- The Washington Times - Tuesday, May 9, 2006

Iran’s actions, dollar-dump speculation cited

BLOOMBERG NEWS

Gold surged above $700 an ounce in New York for the first time since October 1980 and platinum reached a record as tensions increased over Iran’s nuclear-research program.

The U.S. government said a letter from Iran’s president hasn’t reduced efforts to halt the Islamic republic’s nuclear research.

Gold also gained on speculation that central banks will sell their dollar reserves and buy gold. Some of China’s economists are urging the country to quadruple its gold reserves to 2,500 tons from 600 tons, the Reuters news agency said, citing an official industry newspaper. China’s reserves have remained little changed since December 2002.

Geopolitical turmoil can spur investors to buy precious metals as a store of value. Gold in New York reached a record $873 in January 1980 after a 1979 Iranian revolution slashed oil exports and spurred 12 percent inflation in the U.S.

“No one is buying Iran’s overtures,” said Frank McGhee, chief metals trader at Integrated Brokerage Services. “This is purely a geopolitical move for gold. We’ve been here before. The difference is that this time, there are nukes involved.”

Gold futures for June delivery rose $21.60, or 3.2 percent, to $701.50 an ounce on the Comex division of the New York Mercantile Exchange, the highest close since Sept. 25, 1980. Prices earlier reached $702.20 and are up 64 percent in the past year.

Gold on the Comex has gained 27 percent since Jan. 9, when Iran said it had resumed nuclear research.

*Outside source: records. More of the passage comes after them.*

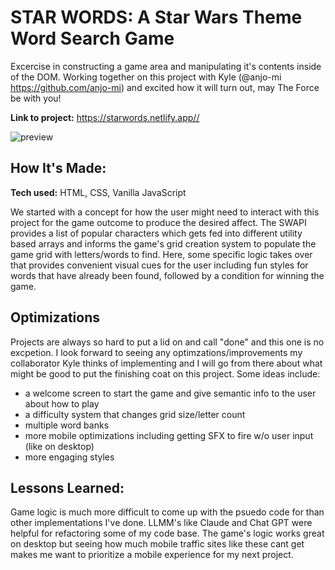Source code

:# STAR WORDS: A Star Wars Theme Word Search Game
Excercise in constructing a game area and manipulating it's contents inside of the DOM. Working together on this project with Kyle (@anjo-mi https://github.com/anjo-mi) and excited how it will turn out, may The Force be with you!

**Link to project:** https://starwords.netlify.app//

![preview](https://i.postimg.cc/dV85Hn2h/Screenshot-2024-08-16-084712.png)

## How It's Made:

**Tech used:** HTML, CSS, Vanilla JavaScript

We started with a concept for how the user might need to interact with this project for the game outcome to produce the desired affect. The SWAPI provides a list of popular characters which gets fed into different utility based arrays and informs the game's grid creation system to populate the game grid with letters/words to find. Here, some specific logic takes over that provides convenient visual cues for the user including fun styles for words that have already been found, followed by a condition for winning the game. 

## Optimizations

Projects are always so hard to put a lid on and call "done" and this one is no excpetion. I look forward to seeing any optimzations/improvements my collaborator Kyle thinks of implementing and I will go from there about what might be good to put the finishing coat on this project. Some ideas include:

* a welcome screen to start the game and give semantic info to the user about how to play
* a difficulty system that changes grid size/letter count
* multiple word banks
* more mobile optimizations including getting SFX to fire w/o user input (like on desktop)
* more engaging styles

## Lessons Learned:

Game logic is much more difficult to come up with the psuedo code for than other implementations I've done. LLMM's like Claude and Chat GPT were helpful for refactoring some of my code base. The game's logic works great on desktop but seeing how much mobile traffic sites like these cant get makes me want to prioritize a mobile experience for my next project.


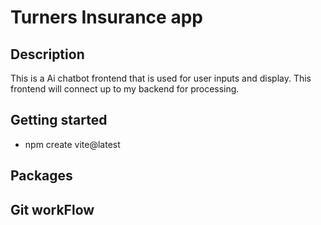 # Turners Insurance app

## Description

This is a Ai chatbot frontend that is used for user inputs and display. This frontend will connect up to my backend for processing.

## Getting started

- npm create vite@latest

## Packages

## Git workFlow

A futures contract is an obligation to buy or sell a commodity at a set price for delivery by a specific date.

The gain in gold was the most since Sept. 14, 2001, when the market resumed trading after the September 11 terrorist attacks.

Mining shares also rallied. The Philadelphia Stock Exchange Gold & Silver Index of 16 companies rose 4.3 percentage points to 167.40, the biggest gain since Jan. 3. The index has jumped 95 percent in the past 12 months.

Platinum for July delivery rose $37.40, or 3.1 percent, to $1,239.30 an ounce on the Comex, after reaching a record $1,243. In London, platinum for immediate delivery rose $40 to $1,235.50 and were up 41 percent in the past 12 months.

“China wants to move away from U.S.-denominated assets,” said John Licata, chief investment strategist at Blue Phoenix., an energy and metals consultant. “This is good for gold as the dollar weakens.”

Gold may reach $850 this year, Mr. Licata said. He correctly predicted gold would reach $500 in 2005.

China has about 75 percent of its reserves in dollars, compared with about 1.3 percent in gold. South Africa and Russia have said they want to increase their gold reserves.

“It’s very possible that we could hit $1,000 soon,” said Frank Holmes, who manages $5.2 billion, including $1.5 billion in gold stocks such as Barrick Gold, at U.S. Global Investors. “Governments, such as China, are buying bullion. It’s like the way smart people buy insurance.”

Some analysts said China may have already moved to increase its gold reserves, contributing to the strength in gold prices in the past year.

Other analysts say if China increases its reserves too quickly, it would disrupt financial markets.

“If China really wanted to diversify its reserves with a significant percentage, they’d bring the market to $2,000,” said Christoph Eibl, head of commodities trading at Tiberius Asset Management AG in Zug, Switzerland. “There isn’t one central banker out there who wants to do that, as it will have a huge impact on the financial system.”